Data entries:
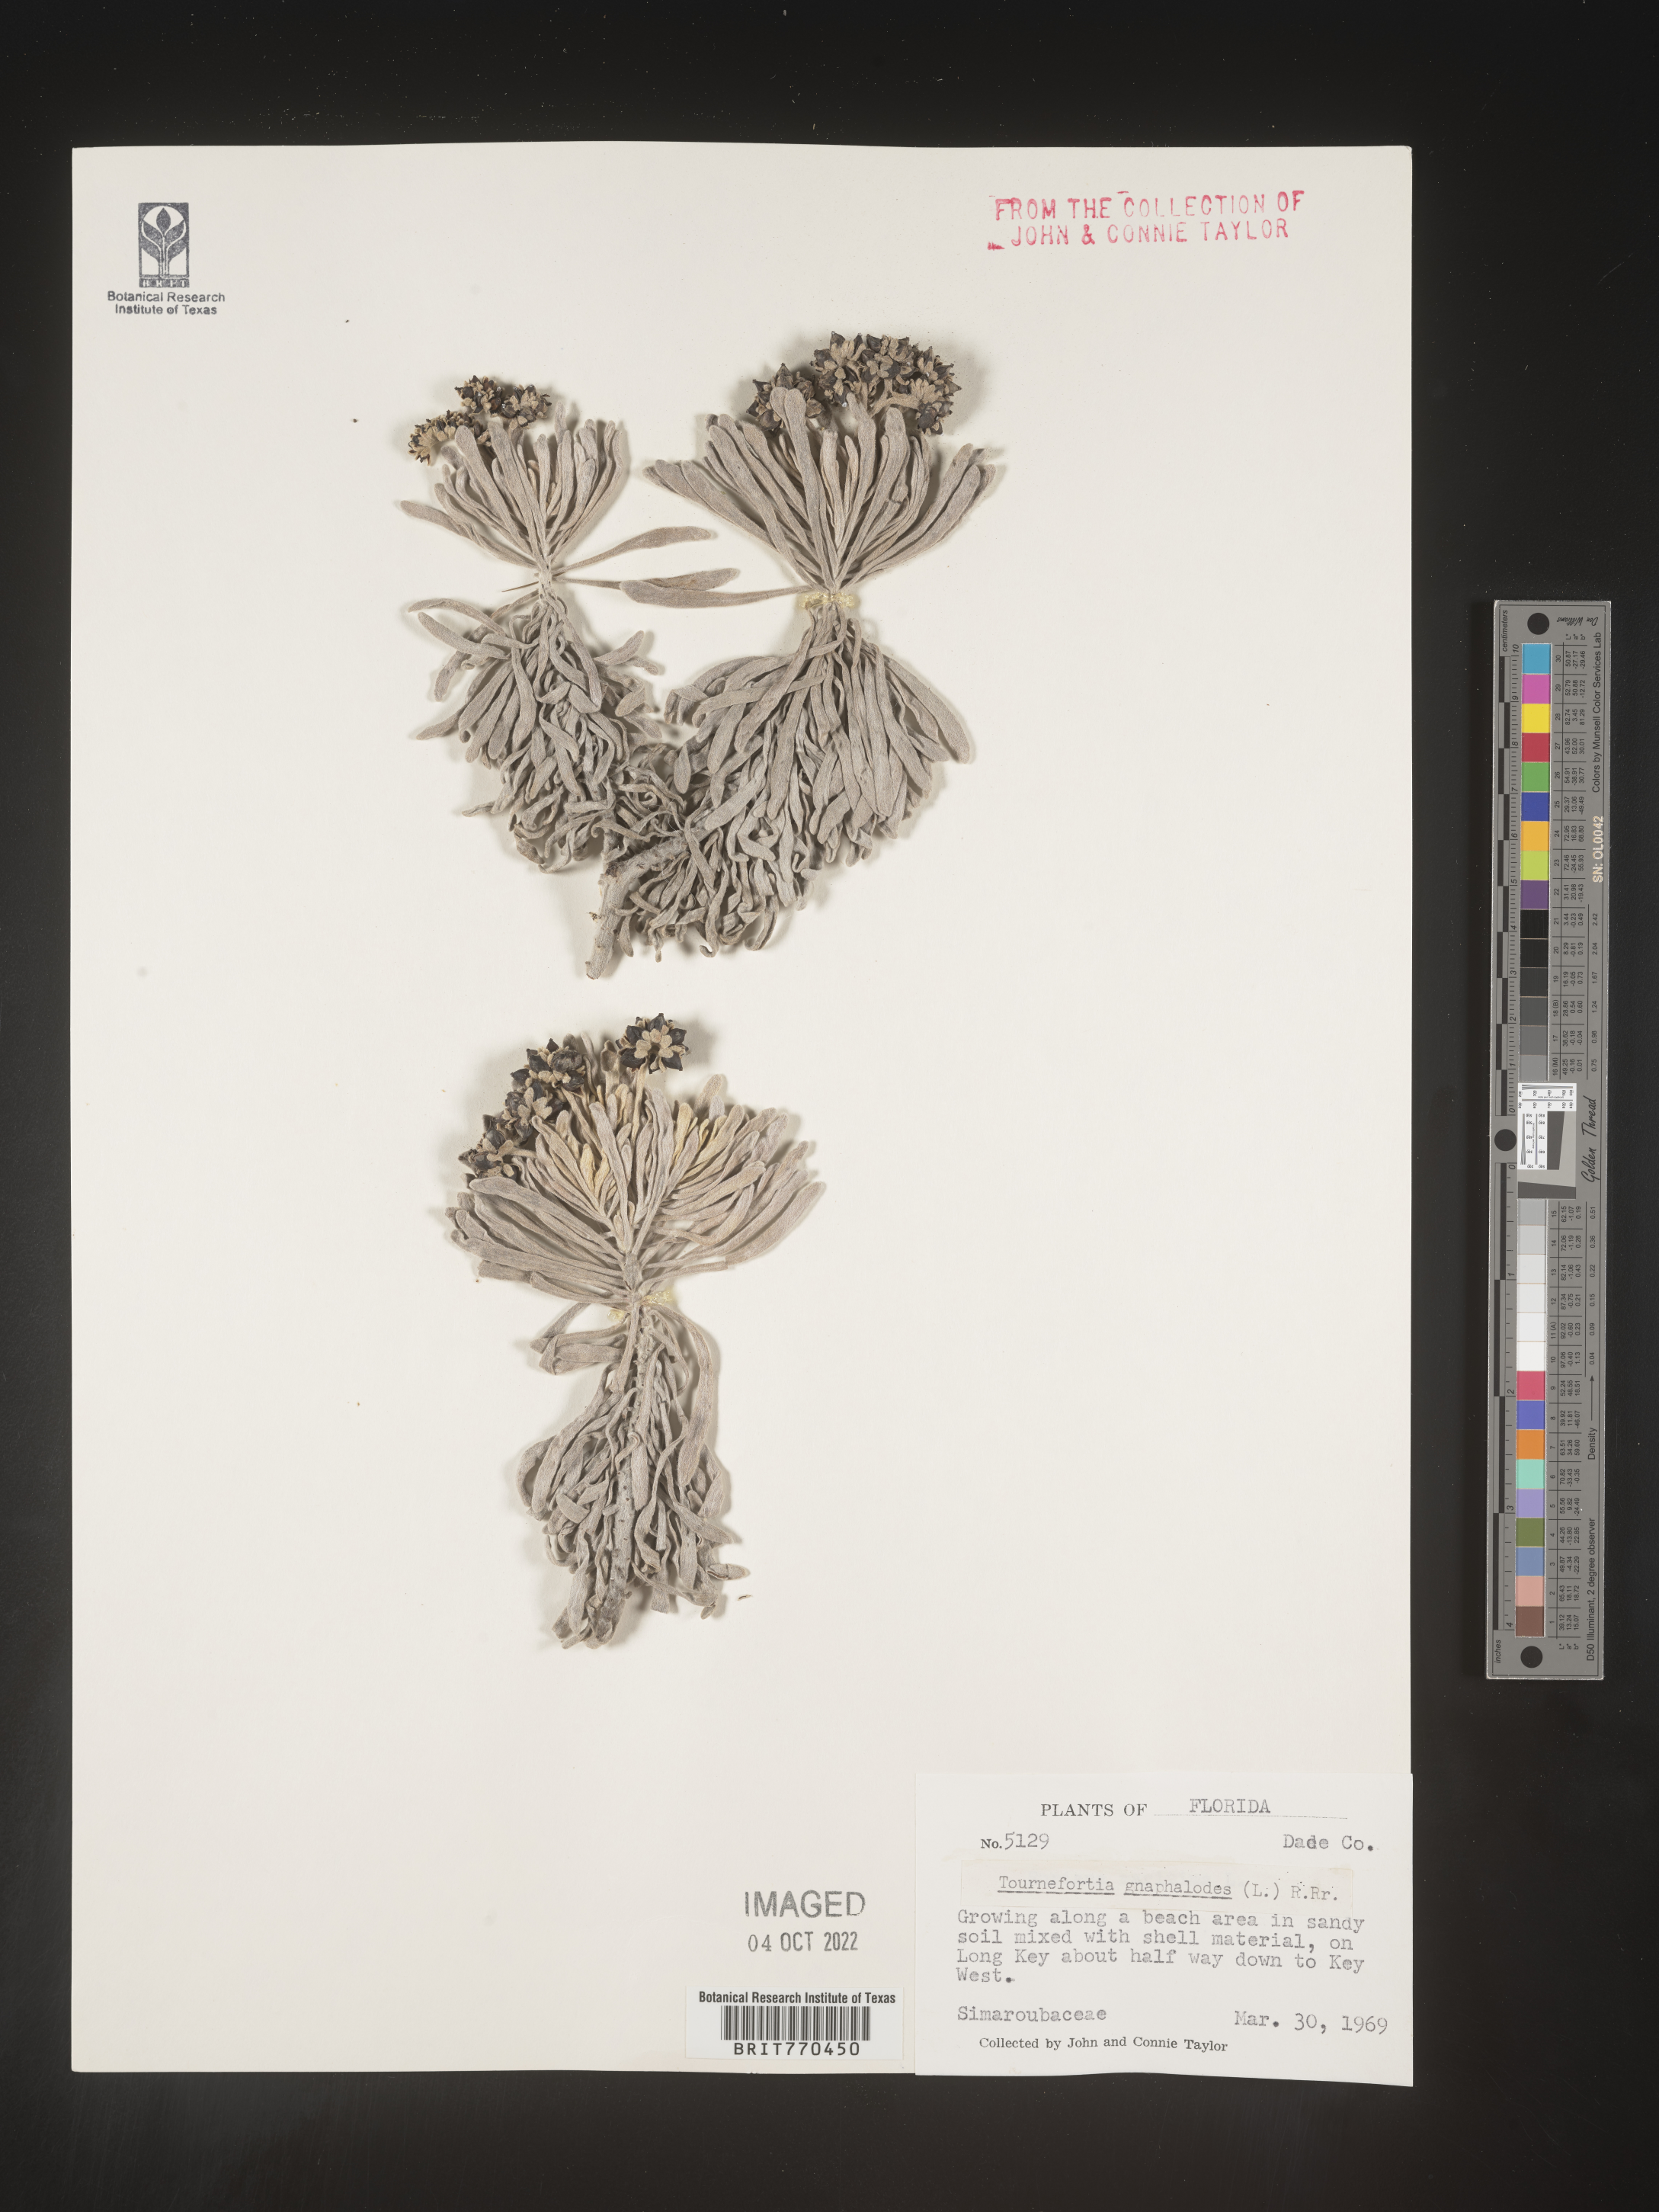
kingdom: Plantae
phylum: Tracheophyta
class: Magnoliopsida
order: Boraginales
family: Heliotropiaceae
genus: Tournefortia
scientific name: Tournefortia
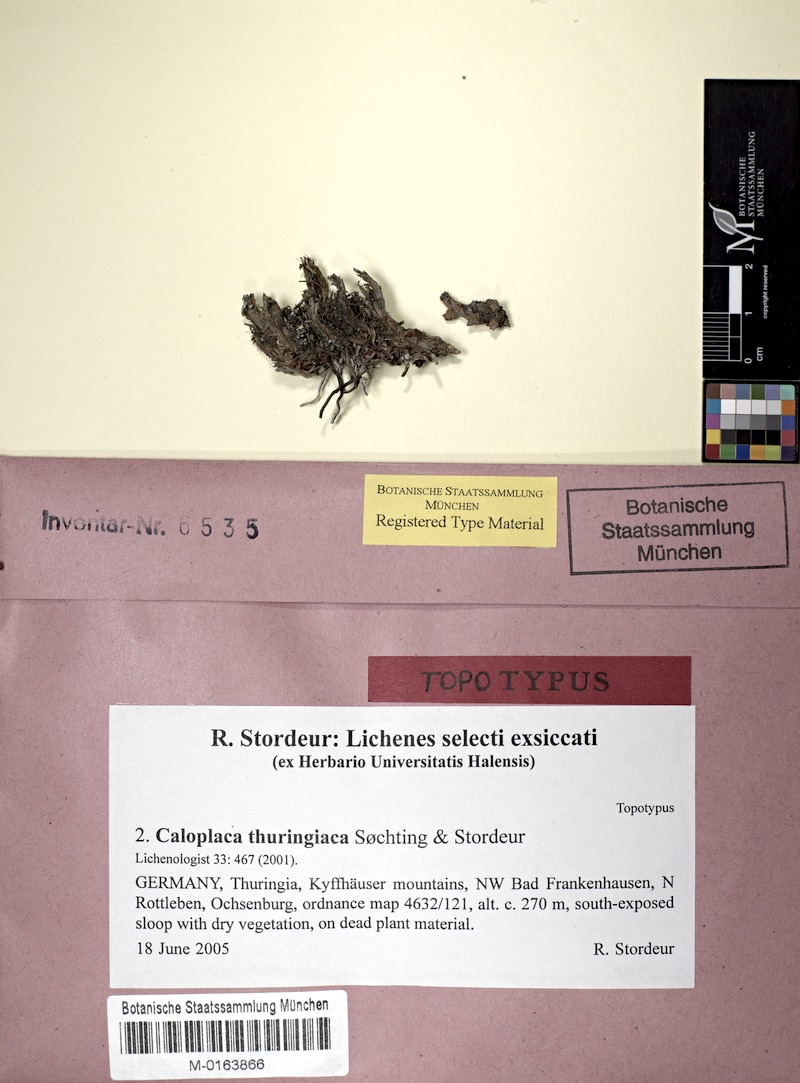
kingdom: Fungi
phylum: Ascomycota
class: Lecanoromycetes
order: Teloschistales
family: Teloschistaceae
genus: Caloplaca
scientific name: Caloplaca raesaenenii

- What you should do -
Reproduce, word for word, every naming line from all of the records above, omitting the pictures.

- Reply -
kingdom: Plantae
phylum: Tracheophyta
class: Magnoliopsida
order: Boraginales
family: Heliotropiaceae
genus: Tournefortia
scientific name: Tournefortia
kingdom: Fungi
phylum: Ascomycota
class: Lecanoromycetes
order: Teloschistales
family: Teloschistaceae
genus: Caloplaca
scientific name: Caloplaca raesaenenii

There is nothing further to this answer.